Istanbul. Kurz nach dem islamistischen Selbstmordanschlag in Istanbul wird die Türkei von neuer Gewalt erschüttert. In der Nacht zum Donnerstag erreichten die seit Monaten anhaltenden Gefechte im Kurdengebiet mit einem Angriff der PKK-Rebellen auf eine Polizeistation und ein Polizistenwohnheim einen neuen Höhepunkt.
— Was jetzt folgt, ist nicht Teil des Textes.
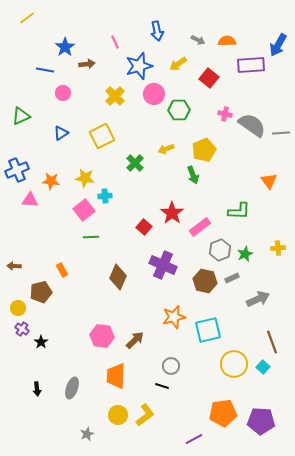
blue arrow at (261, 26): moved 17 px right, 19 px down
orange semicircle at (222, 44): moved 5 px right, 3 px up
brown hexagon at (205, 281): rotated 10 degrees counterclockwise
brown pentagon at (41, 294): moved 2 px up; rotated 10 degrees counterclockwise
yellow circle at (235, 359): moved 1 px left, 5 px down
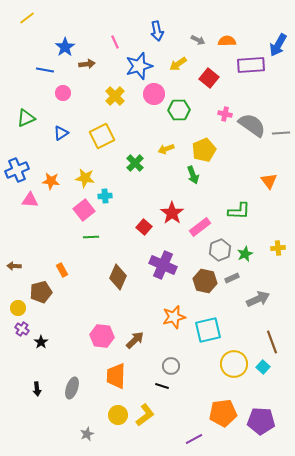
green triangle at (21, 116): moved 5 px right, 2 px down
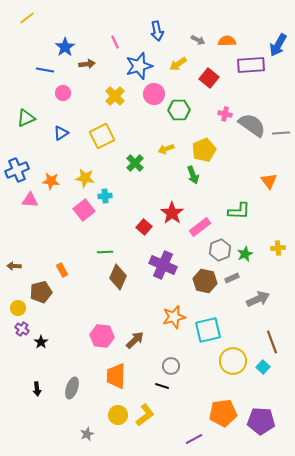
green line at (91, 237): moved 14 px right, 15 px down
yellow circle at (234, 364): moved 1 px left, 3 px up
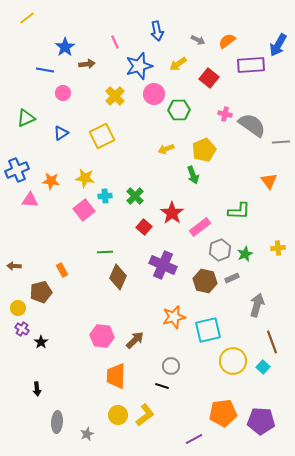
orange semicircle at (227, 41): rotated 36 degrees counterclockwise
gray line at (281, 133): moved 9 px down
green cross at (135, 163): moved 33 px down
gray arrow at (258, 299): moved 1 px left, 6 px down; rotated 50 degrees counterclockwise
gray ellipse at (72, 388): moved 15 px left, 34 px down; rotated 15 degrees counterclockwise
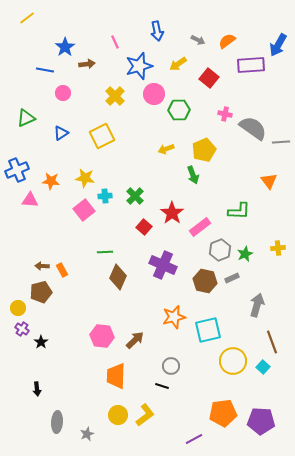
gray semicircle at (252, 125): moved 1 px right, 3 px down
brown arrow at (14, 266): moved 28 px right
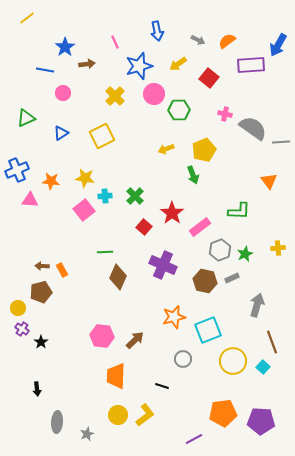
cyan square at (208, 330): rotated 8 degrees counterclockwise
gray circle at (171, 366): moved 12 px right, 7 px up
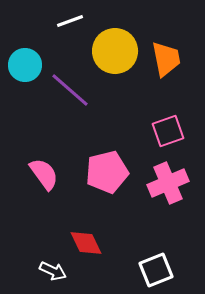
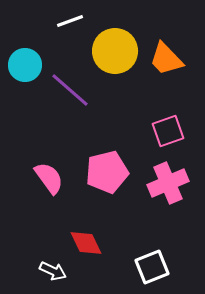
orange trapezoid: rotated 147 degrees clockwise
pink semicircle: moved 5 px right, 4 px down
white square: moved 4 px left, 3 px up
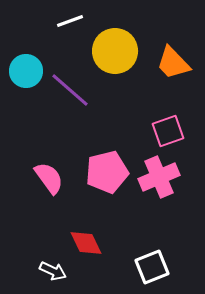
orange trapezoid: moved 7 px right, 4 px down
cyan circle: moved 1 px right, 6 px down
pink cross: moved 9 px left, 6 px up
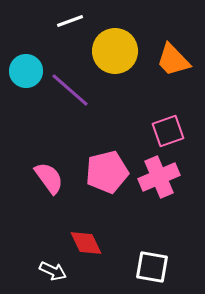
orange trapezoid: moved 3 px up
white square: rotated 32 degrees clockwise
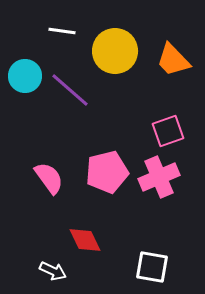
white line: moved 8 px left, 10 px down; rotated 28 degrees clockwise
cyan circle: moved 1 px left, 5 px down
red diamond: moved 1 px left, 3 px up
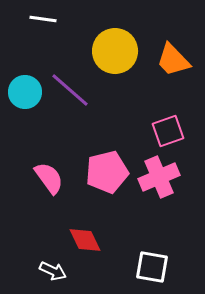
white line: moved 19 px left, 12 px up
cyan circle: moved 16 px down
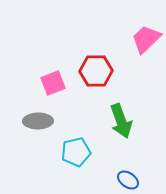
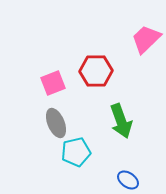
gray ellipse: moved 18 px right, 2 px down; rotated 68 degrees clockwise
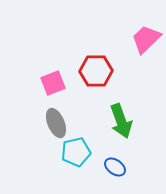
blue ellipse: moved 13 px left, 13 px up
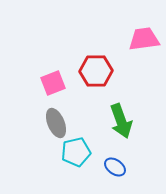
pink trapezoid: moved 2 px left; rotated 36 degrees clockwise
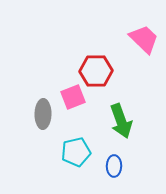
pink trapezoid: rotated 52 degrees clockwise
pink square: moved 20 px right, 14 px down
gray ellipse: moved 13 px left, 9 px up; rotated 24 degrees clockwise
blue ellipse: moved 1 px left, 1 px up; rotated 55 degrees clockwise
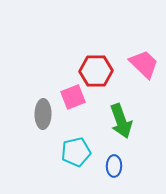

Bei dem Angriff in Cinar in der Nähe der Großstadt Diyarbakir starben in der Nacht zum Donnerstag sechs Menschen, darunter zwei Kleinkinder von fünf und zwölf Monaten sowie ein fünfjähriger Bub.

Der Vorfall könnte die Massenflucht aus dem Kurdengebiet noch beschleunigen. Fast 100.000 Menschen haben die Gegend bereits verlassen. Hoffnung auf ein baldiges Ende der Gewalt gibt es nicht, auch weil der Konflikt eng mit der Situation im benachbarten Bürgerkriegsland Syrien zusammenhängt.

Seit Monaten liefern sich türkische Sicherheitskräfte und Kämpfer der PKK mitten in dicht besiedelten Stadtvierteln in Südostanatolien schwere Gefechte. Die PKK hat im Kurdengebiet einseitig autonome Zonen ausgerufen, die sie mit Gräben und Barrikaden gegen den türkischen Staat durchzusetzen versucht. Ankara antwortet mit großflächigen Ausgehverboten und militärischer Gewalt.

Der Häuserkampf hat Teile von Diyarbakir oder Cizre stark zerstört. Nach Angaben der Türkischen Menschenrechtsstiftung TIHV sind allein in den vergangenen vier Wochen mindestens 162 Zivilisten bei den Kämpfen getötet worden. Beiden Seiten werden Grausamkeiten vorgeworfen. Die Anwaltskammer in Van erklärte, einige der in der Stadt ums Leben gekommenen PKK-Kämpfer seien mit Kopfschüssen getötet worden, was auf außergerichtliche Exekutionen hindeuten könnte. In der regierungsnahen türkischen Presse heißt es dagegen, die PKK töte nicht nur Soldaten und Polizisten, sondern richte auch mutmaßliche Gegner unter den Zivilisten hin.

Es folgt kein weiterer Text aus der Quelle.